Extracted entries Block Start
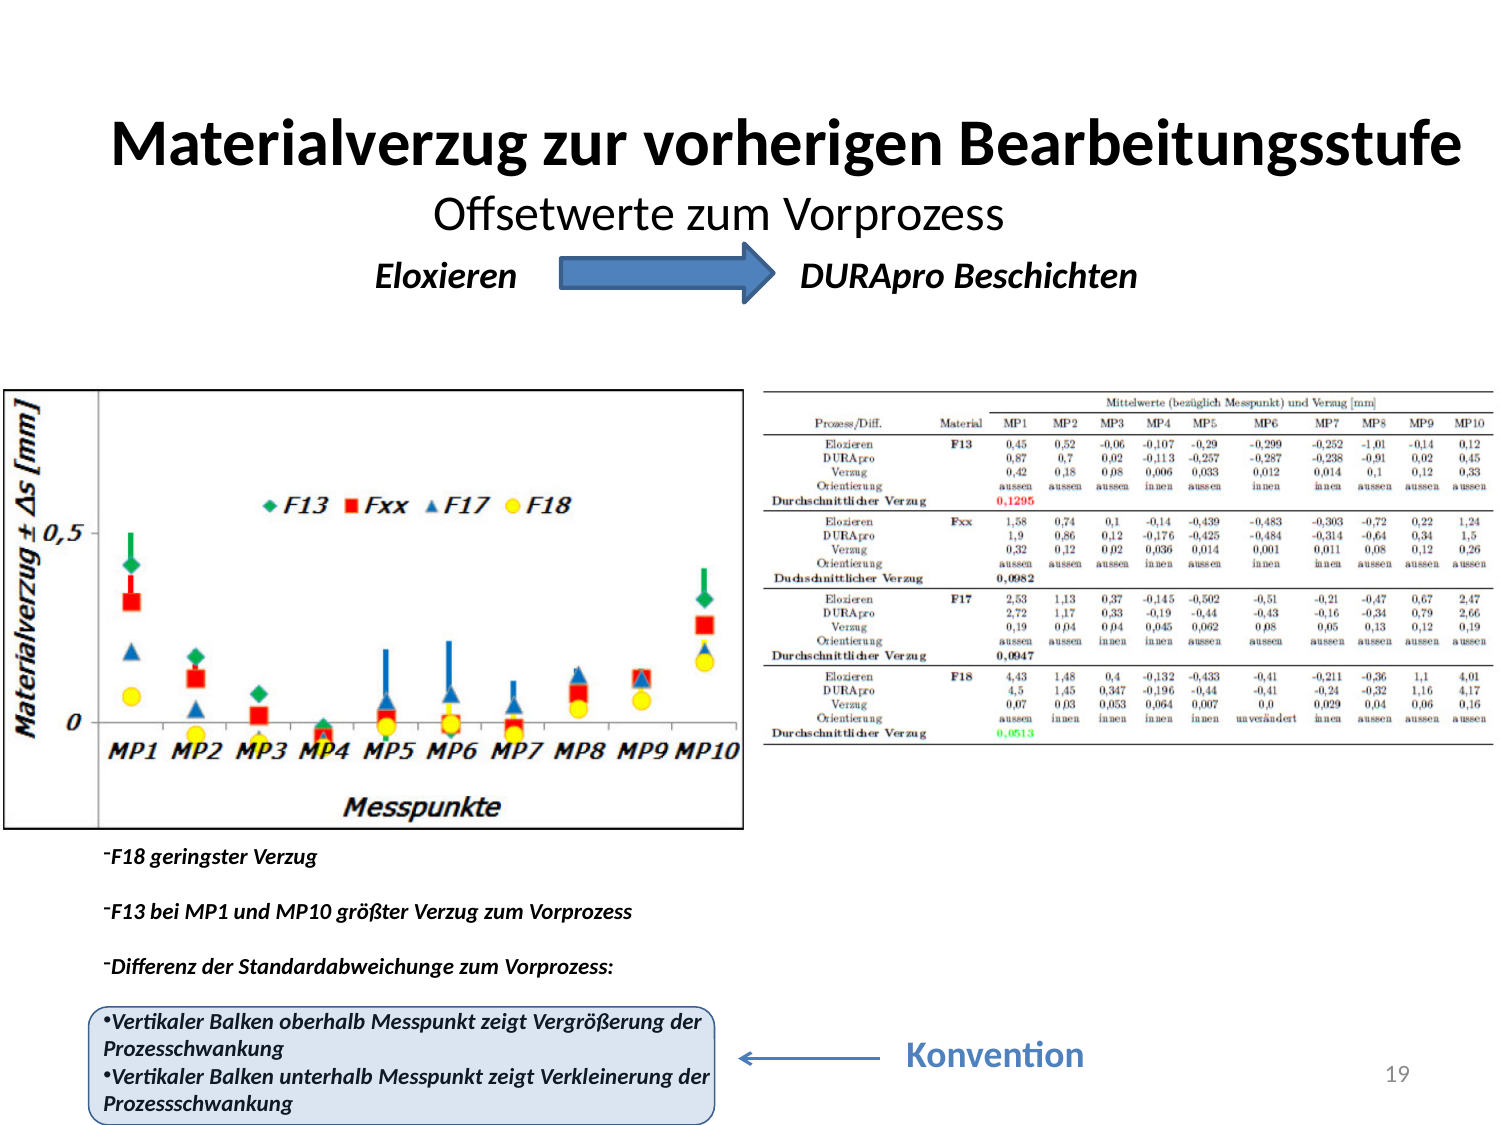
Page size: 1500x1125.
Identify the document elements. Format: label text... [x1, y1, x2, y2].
Extracted entries Block End
Extracted entries Block Start
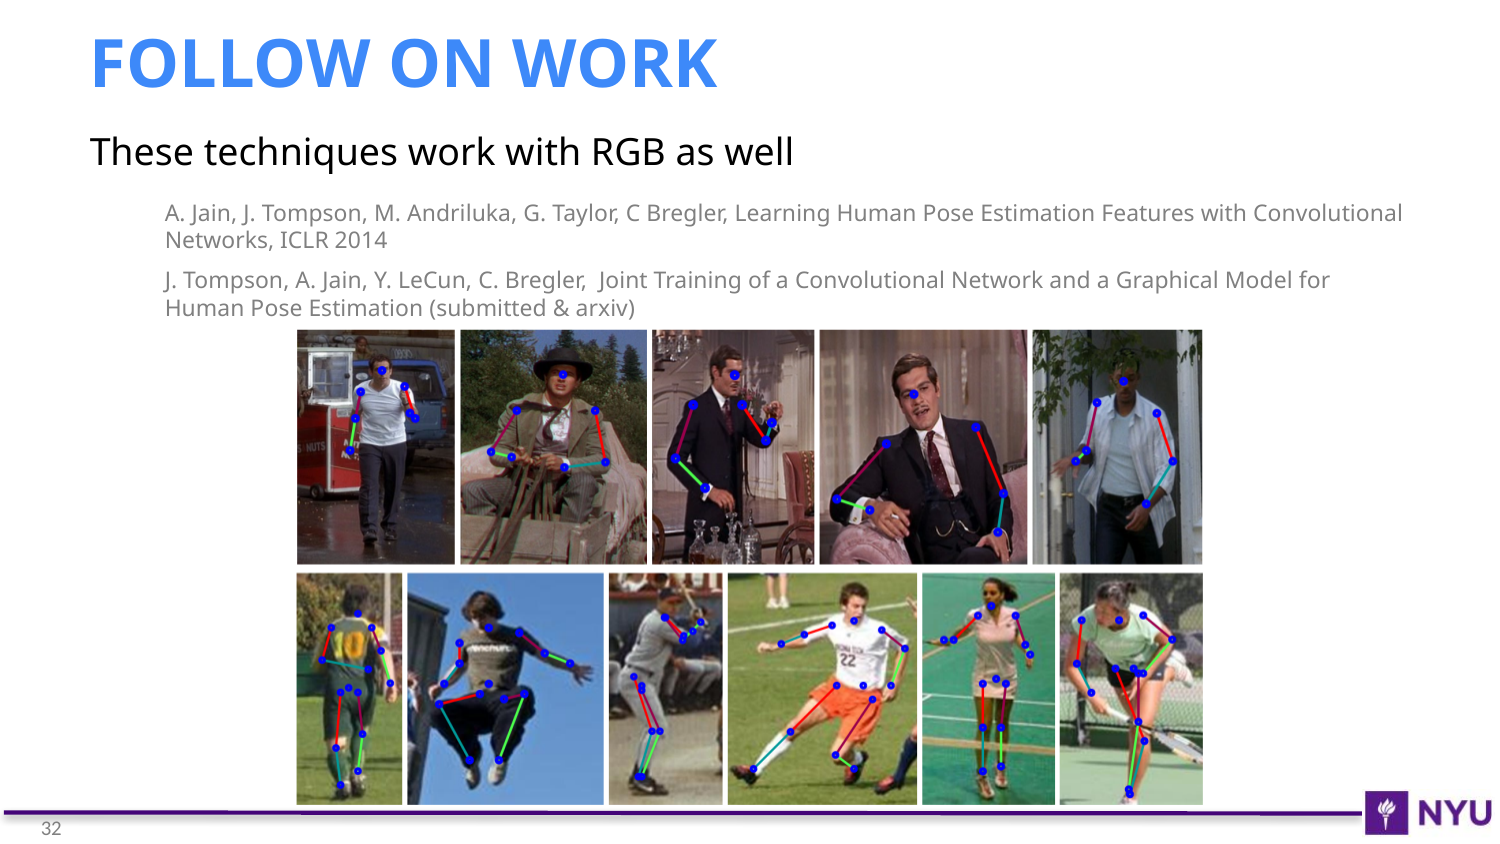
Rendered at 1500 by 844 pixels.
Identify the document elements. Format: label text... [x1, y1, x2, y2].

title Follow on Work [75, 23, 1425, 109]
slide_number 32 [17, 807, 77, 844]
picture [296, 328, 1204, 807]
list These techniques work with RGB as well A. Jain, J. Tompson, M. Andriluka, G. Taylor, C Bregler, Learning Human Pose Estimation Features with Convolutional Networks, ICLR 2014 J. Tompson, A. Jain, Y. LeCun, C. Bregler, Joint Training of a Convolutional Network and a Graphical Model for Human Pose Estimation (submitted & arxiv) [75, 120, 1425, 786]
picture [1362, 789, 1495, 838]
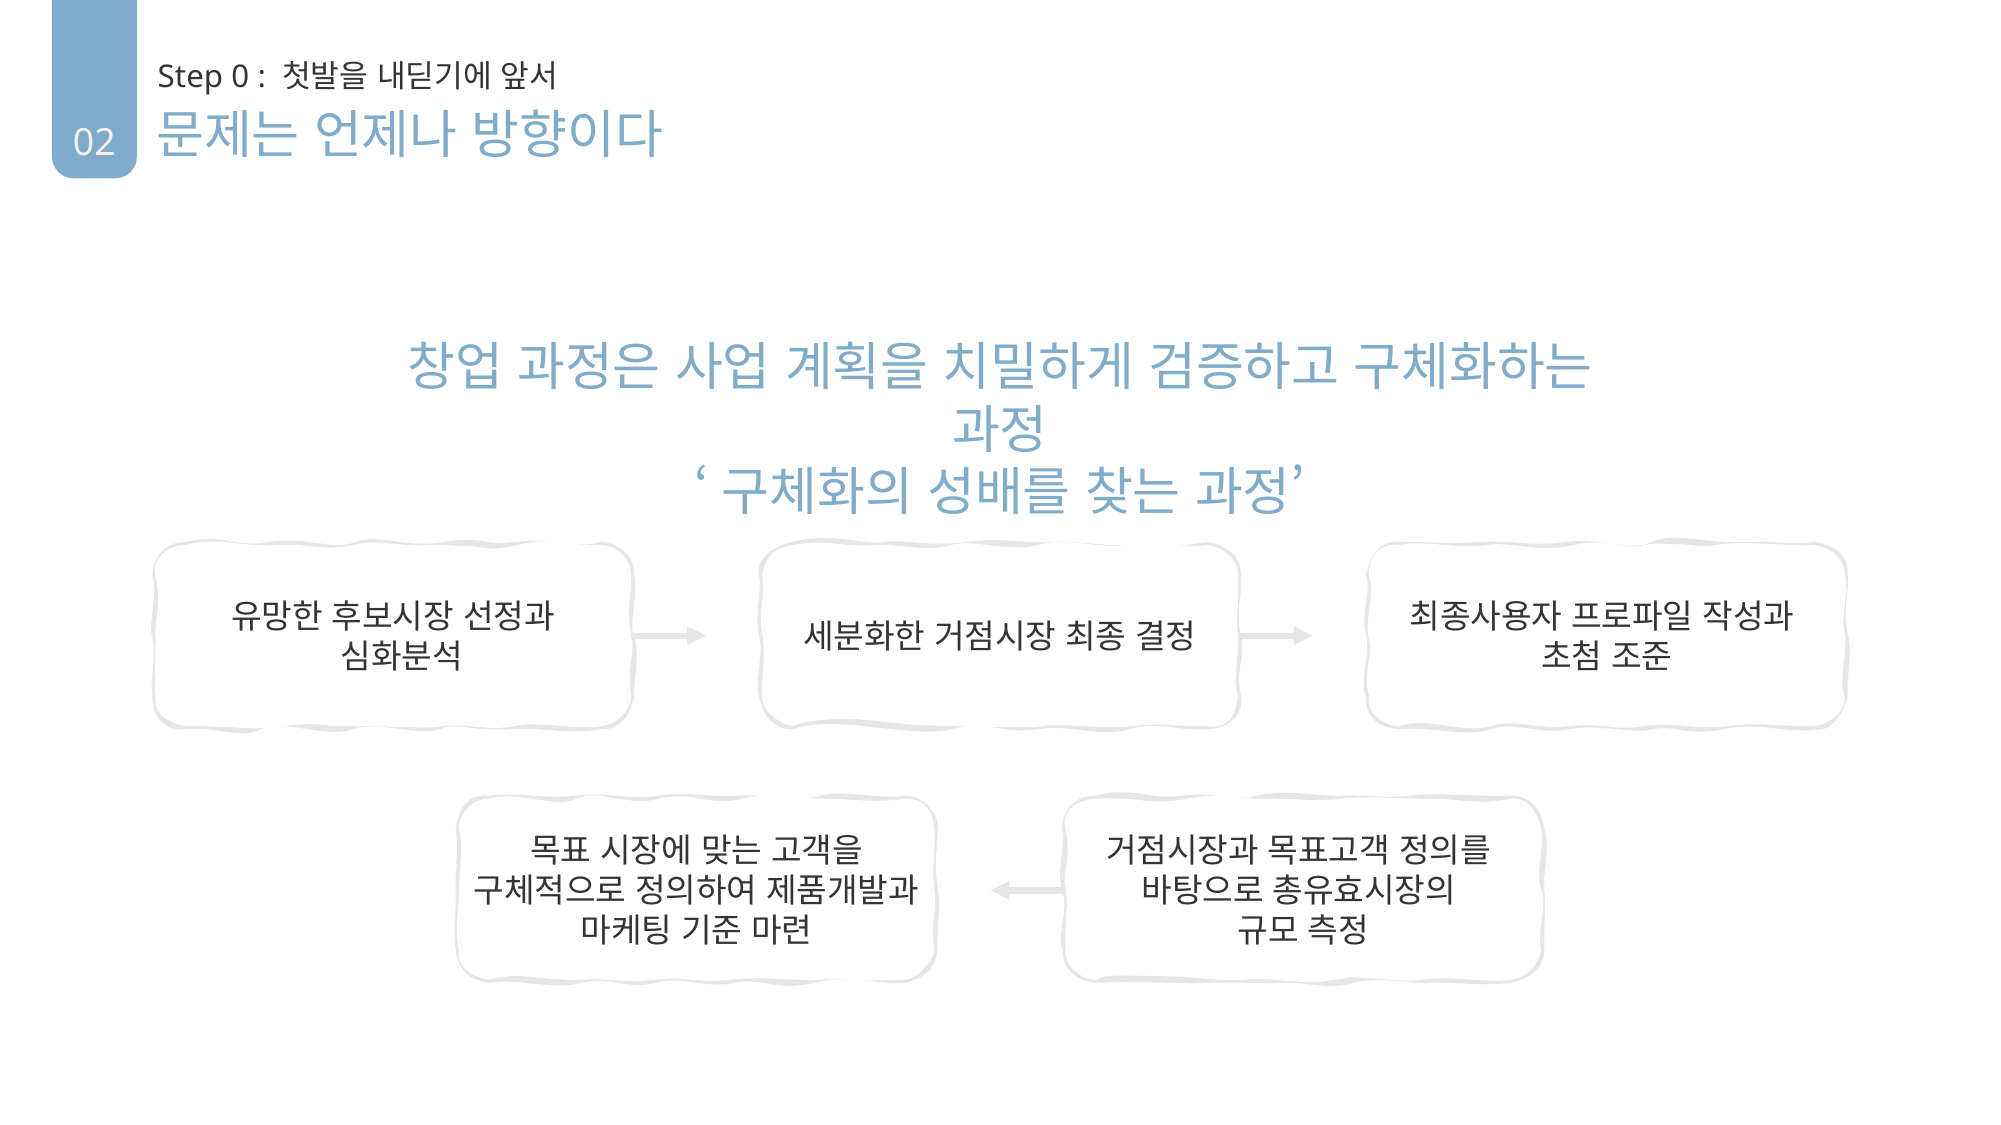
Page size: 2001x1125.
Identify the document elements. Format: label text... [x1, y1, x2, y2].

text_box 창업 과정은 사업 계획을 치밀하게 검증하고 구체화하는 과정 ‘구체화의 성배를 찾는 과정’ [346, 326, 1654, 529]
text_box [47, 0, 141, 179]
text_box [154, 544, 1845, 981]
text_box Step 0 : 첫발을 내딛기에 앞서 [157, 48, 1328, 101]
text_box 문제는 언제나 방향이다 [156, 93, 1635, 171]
Extracted entries Block End
Exercise brief: Across the listing above, how many lines include the string "Page"? Answer with a single number.

Exercise result: 2